It should be a marriage made in heaven. Barack Obama and Angela Merkel are quiet, pragmatic politicians less interested in grand gestures than in results. Merkel gives Washington someone to call when Europe is in crisis. Obama gives Europe the longed-for U.S. leader willing to invest in multilateralism and multinational institutions.
So why does a widening divide between Berlin and Washington threaten the entire Western alliance?
A fundamental shift in interests and outlook is leaving the United States and Germany with potentially irreconcilable differences.
U.S. grand strategy relies not just on diplomats, soldiers and sailors but also on trade negotiators. But economic initiatives serve geopolitical goals. Promotion of the Trans-Pacific Partnership, a promising multinational trade deal, is as much about establishing a counter to rising China as is the shift of more U.S. warships into Asian waters.

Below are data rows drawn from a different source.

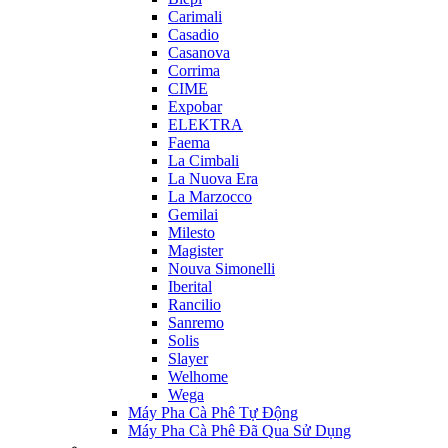
Carimali
Casadio
Casanova
Corrima
CIME
Expobar
ELEKTRA
Faema
La Cimbali
La Nuova Era
La Marzocco
Gemilai
Milesto
Magister
Nouva Simonelli
Iberital
Rancilio
Sanremo
Solis
Slayer
Welhome
Wega
Máy Pha Cà Phê Tự Động
Máy Pha Cà Phê Đã Qua Sử Dụng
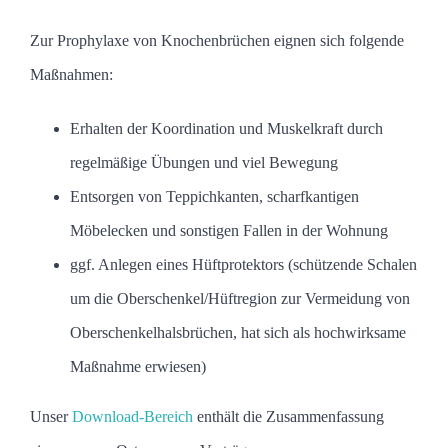
Zur Prophylaxe von Knochenbrüchen eignen sich folgende
Maßnahmen:
Erhalten der Koordination und Muskelkraft durch
regelmäßige Übungen und viel Bewegung
Entsorgen von Teppichkanten, scharfkantigen
Möbelecken und sonstigen Fallen in der Wohnung
ggf. Anlegen eines Hüftprotektors (schützende Schalen
um die Oberschenkel/Hüftregion zur Vermeidung von
Oberschenkelhalsbrüchen, hat sich als hochwirksame
Maßnahme erwiesen)
Unser
Download-Bereich
enthält die Zusammenfassung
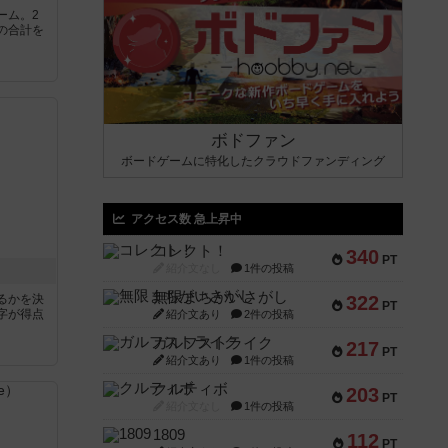
ーム。2
の合計を
ボドファン
ボードゲームに特化したクラウドファンディング
アクセス数 急上昇中
コレクト！
340
PT
紹介文なし
1件の投稿
無限まちがいさがし
るかを決
322
PT
字が得点
紹介文あり
2件の投稿
ガルフストライク
217
PT
紹介文あり
1件の投稿
クルティボ
203
PT
紹介文なし
1件の投稿
1809
112
PT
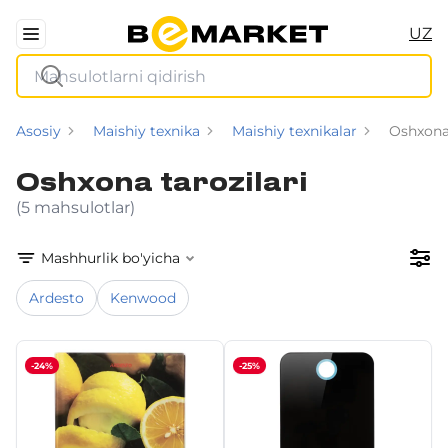
UZ
Asosiy
Maishiy texnika
Maishiy texnikalar
Oshxona 
Oshxona tarozilari
(5 mahsulotlar)
Mashhurlik bo'yicha
Ardesto
Kenwood
-24%
-25%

German officials, on the other hand, are focused ever more narrowly on economic stability and sustainability. Before the euro zone descended into crisis, Germany appeared to be becoming a “normal” Western power, interested in extending its political influence and willing to commit troops to defend its liberal values and security in Kosovo and Afghanistan. More recently, however, Germany has become less multilateral, at least on security questions, and less willing to transfer sovereignty to supranational institutions such as the European Union or to take part in international missions. The result is a strange mix of economic assertiveness and military abstinence. Germany has become a geo-economic power, using commerce to extend its influence and advance its interests.